Required work
1) In the database connector documentation, what kind of placeholder does the MySQL connector use for parameter binding?
2) List every feature that the database connector documentation marks as supported for the MySQL connector.
3) Extend the database connector documentation, picking up right after its last sentence.

Passage provided
[Start of Attachment]

Standard MySQL/MariaDB connector with full foreign key support and schema introspection.

Connection config

ktx.yaml
connections:
  my-mysql:
    driver: mysql
    url: mysql://user:password@host:3306/database
    readonly: true

Or with individual fields:

ktx.yaml
connections:
  my-mysql:
    driver: mysql
    host: mysql.internal
    port: 3306
    database: analytics
    username: ktx_reader
    password: env:MYSQL_PASSWORD
    ssl: true
    readonly: true

Authentication

MethodConfig
Passwordpassword: env:MYSQL_PASSWORD or password: file:/path/to/secret
SSLssl: true or ssl: { rejectUnauthorized: false }
URL parameters?ssl=true or ?sslmode=required in connection URL

Features

FeatureSupportedNotes
Tables & viewsYesVia INFORMATION_SCHEMA.TABLES
Primary keysYesVia KEY_COLUMN_USAGE
Foreign keysYesVia REFERENTIAL_CONSTRAINTS
Row count estimatesYesFrom TABLE_ROWS (InnoDB estimate)
Column statisticsNo
Historic SQLNo
Table samplingYesUses RAND() filter

Dialect notes

  • Parameter binding uses positional ? placeholders
  • Uses LIMIT X OFFSET Y for pagination
  • Single database per connection (no multi-schema)
  • Supports 20+ MySQL types including enum, json, datetime, decimal
  • Table comments extracted with InnoDB metadata prefix stripping

SQL Server

Connects to Microsoft SQL Server and Azure SQL. Supports multi-schema scanning with dbo as the default schema.

[End of Attachment]

Dataset content
[Start of Attachment]

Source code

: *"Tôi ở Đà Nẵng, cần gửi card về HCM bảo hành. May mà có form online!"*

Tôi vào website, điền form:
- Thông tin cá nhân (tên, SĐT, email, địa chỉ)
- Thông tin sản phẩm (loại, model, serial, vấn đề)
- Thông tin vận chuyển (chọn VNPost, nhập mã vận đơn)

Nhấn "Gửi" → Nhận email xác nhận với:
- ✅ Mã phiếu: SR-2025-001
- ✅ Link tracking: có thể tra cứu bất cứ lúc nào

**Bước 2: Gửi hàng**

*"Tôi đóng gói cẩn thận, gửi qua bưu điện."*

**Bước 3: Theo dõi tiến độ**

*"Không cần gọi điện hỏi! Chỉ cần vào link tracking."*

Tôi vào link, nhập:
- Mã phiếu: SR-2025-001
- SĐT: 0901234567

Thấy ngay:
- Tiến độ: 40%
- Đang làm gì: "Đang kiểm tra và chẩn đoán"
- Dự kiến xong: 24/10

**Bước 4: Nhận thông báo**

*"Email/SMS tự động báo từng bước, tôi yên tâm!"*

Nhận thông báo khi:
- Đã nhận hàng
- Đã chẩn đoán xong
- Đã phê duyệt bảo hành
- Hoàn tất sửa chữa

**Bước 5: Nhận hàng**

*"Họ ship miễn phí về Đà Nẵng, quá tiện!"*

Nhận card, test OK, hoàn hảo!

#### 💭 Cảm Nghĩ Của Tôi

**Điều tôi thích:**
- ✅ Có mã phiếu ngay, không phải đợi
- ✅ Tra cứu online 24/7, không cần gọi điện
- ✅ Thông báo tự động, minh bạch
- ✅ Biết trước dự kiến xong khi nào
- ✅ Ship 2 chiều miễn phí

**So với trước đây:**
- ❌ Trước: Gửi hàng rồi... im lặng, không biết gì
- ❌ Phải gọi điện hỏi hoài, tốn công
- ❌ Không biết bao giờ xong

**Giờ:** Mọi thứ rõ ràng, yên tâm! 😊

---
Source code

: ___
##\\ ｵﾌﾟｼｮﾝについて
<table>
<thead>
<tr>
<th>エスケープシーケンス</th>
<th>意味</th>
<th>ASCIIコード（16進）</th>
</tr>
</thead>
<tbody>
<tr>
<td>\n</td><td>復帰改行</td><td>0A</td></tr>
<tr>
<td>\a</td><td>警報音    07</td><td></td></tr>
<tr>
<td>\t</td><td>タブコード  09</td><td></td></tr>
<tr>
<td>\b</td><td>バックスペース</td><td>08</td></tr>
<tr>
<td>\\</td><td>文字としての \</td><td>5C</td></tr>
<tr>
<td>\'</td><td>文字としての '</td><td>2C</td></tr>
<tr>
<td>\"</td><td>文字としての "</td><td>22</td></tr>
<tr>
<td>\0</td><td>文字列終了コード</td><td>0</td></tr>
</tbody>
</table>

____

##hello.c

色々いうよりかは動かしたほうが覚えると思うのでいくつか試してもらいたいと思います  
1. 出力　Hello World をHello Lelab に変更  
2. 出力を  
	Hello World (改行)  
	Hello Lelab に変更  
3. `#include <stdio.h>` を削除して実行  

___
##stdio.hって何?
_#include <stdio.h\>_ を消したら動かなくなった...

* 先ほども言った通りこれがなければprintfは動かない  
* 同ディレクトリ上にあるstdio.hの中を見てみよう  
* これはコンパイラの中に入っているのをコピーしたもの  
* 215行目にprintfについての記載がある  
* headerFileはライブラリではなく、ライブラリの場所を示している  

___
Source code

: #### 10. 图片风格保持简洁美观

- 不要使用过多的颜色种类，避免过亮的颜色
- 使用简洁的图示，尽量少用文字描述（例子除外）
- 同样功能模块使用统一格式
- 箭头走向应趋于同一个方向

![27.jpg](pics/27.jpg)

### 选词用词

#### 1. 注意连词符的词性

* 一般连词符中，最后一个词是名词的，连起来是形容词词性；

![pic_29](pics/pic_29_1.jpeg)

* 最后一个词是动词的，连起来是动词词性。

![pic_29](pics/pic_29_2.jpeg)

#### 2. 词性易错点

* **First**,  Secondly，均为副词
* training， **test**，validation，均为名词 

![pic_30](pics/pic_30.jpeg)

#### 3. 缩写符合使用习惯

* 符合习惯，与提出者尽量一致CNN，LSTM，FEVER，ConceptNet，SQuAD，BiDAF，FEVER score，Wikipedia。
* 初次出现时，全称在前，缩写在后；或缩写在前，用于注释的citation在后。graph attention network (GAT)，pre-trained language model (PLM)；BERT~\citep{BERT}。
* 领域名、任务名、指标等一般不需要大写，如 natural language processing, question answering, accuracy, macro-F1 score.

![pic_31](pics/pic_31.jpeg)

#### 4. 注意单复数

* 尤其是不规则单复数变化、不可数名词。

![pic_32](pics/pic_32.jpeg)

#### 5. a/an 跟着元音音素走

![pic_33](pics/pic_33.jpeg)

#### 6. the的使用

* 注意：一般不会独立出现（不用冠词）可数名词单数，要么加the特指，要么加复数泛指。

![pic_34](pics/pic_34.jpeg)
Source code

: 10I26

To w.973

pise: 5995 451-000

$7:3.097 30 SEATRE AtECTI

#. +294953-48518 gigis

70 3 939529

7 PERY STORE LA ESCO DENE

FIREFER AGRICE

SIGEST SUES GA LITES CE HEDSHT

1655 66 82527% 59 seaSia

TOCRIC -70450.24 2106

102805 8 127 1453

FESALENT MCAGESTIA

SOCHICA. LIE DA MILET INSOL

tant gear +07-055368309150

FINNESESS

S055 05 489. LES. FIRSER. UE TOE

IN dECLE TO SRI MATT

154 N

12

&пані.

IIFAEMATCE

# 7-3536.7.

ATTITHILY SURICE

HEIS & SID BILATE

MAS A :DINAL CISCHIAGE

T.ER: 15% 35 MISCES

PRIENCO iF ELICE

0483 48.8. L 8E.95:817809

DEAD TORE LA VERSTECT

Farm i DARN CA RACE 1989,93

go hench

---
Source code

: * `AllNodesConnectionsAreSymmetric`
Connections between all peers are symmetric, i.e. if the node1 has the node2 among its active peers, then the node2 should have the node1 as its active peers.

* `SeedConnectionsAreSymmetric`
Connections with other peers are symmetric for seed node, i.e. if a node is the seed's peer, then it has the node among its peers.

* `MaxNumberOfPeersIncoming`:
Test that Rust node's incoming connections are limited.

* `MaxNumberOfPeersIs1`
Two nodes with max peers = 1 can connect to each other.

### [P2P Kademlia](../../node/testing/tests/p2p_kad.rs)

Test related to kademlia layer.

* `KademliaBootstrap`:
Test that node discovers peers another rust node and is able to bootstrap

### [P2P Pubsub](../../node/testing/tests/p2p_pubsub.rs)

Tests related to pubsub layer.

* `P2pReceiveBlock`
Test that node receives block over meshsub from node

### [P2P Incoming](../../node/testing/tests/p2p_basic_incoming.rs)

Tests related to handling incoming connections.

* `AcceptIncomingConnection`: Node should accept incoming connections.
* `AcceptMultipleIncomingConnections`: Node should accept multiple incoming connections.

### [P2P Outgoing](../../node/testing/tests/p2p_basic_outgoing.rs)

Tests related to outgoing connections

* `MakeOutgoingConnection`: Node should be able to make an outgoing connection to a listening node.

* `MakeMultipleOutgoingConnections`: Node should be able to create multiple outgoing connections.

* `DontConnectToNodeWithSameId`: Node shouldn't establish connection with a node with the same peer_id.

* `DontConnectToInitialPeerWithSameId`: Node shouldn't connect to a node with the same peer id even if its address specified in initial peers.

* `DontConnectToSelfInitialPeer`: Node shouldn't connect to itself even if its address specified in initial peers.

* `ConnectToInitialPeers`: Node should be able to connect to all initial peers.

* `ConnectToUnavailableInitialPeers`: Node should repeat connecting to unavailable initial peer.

[End of Attachment]

Responses by item number
1) Positional ? placeholders.

2) Tables & views, primary keys, foreign keys, row count estimates, table sampling

3)
Connection config

ktx.yaml
connections:
  my-sqlserver:
    driver: sqlserver
    url: mssql://user:password@host:1433/database?trustServerCertificate=true
    readonly: true

Or with individual fields:

ktx.yaml
connections:
  my-sqlserver:
    driver: sqlserver
    host: sql.internal
    port: 1433
    database: Analytics
    username: ktx_reader
    password: env:MSSQL_PASSWORD
    schema: dbo
    trustServerCertificate: true
    readonly: true

For multiple schemas:

    schemas:
      - dbo
      - analytics
      - staging

Authentication

MethodConfig
SQL Server authusername + password
Encrypted connectionAlways enabled, trustServerCertificate: true for self-signed

Features

FeatureSupportedNotes
Tables & viewsYesVia INFORMATION_SCHEMA.TABLES
Primary keysYesVia TABLE_CONSTRAINTS and KEY_COLUMN_USAGE
Foreign keysYesVia REFERENTIAL_CONSTRAINTS
Row count estimatesYesVia sys.dm_db_partition_stats
Column statisticsNo
Historic SQLNo
Table samplingYes
Nested analysisNo

Dialect notes

  • Parameter binding uses @paramName syntax
  • Row limiting uses SELECT TOP N * FROM (query) AS ktx_query_result
  • Encryption is always required; certificate validation is optional
  • Multi-schema support with per-schema isolation

SQLite

File-based connector using better-sqlite3. Ideal for local development, embedded analytics, or testing.

Connection config

ktx.yaml
connections:
  my-sqlite:
    driver: sqlite
    path: ./data/warehouse.sqlite
    readonly: true

Path supports multiple formats:

# Relative path (resolved against project directory)
path: ./warehouse.sqlite

# Absolute path
path: /var/data/analytics.db

# Home directory expansion
path: ~/data/warehouse.sqlite

# Environment variable
path: env:SQLITE_DB_PATH

# URL format
url: sqlite:///path/to/db.sqlite

Authentication

No authentication required — SQLite is file-based. The file must be readable by the process running KTX.

Features

FeatureSupportedNotes
Tables & viewsYesVia sqlite_master
Primary keysYesVia PRAGMA table_info()
Foreign keysYesVia PRAGMA foreign_key_list() (requires PRAGMA foreign_keys = ON)
Row count estimatesYesExact count via SELECT COUNT(*)
Column statisticsNo
Historic SQLNo
Table samplingYes
Nested analysisNo

Dialect notes

  • Synchronous query execution (no connection pooling)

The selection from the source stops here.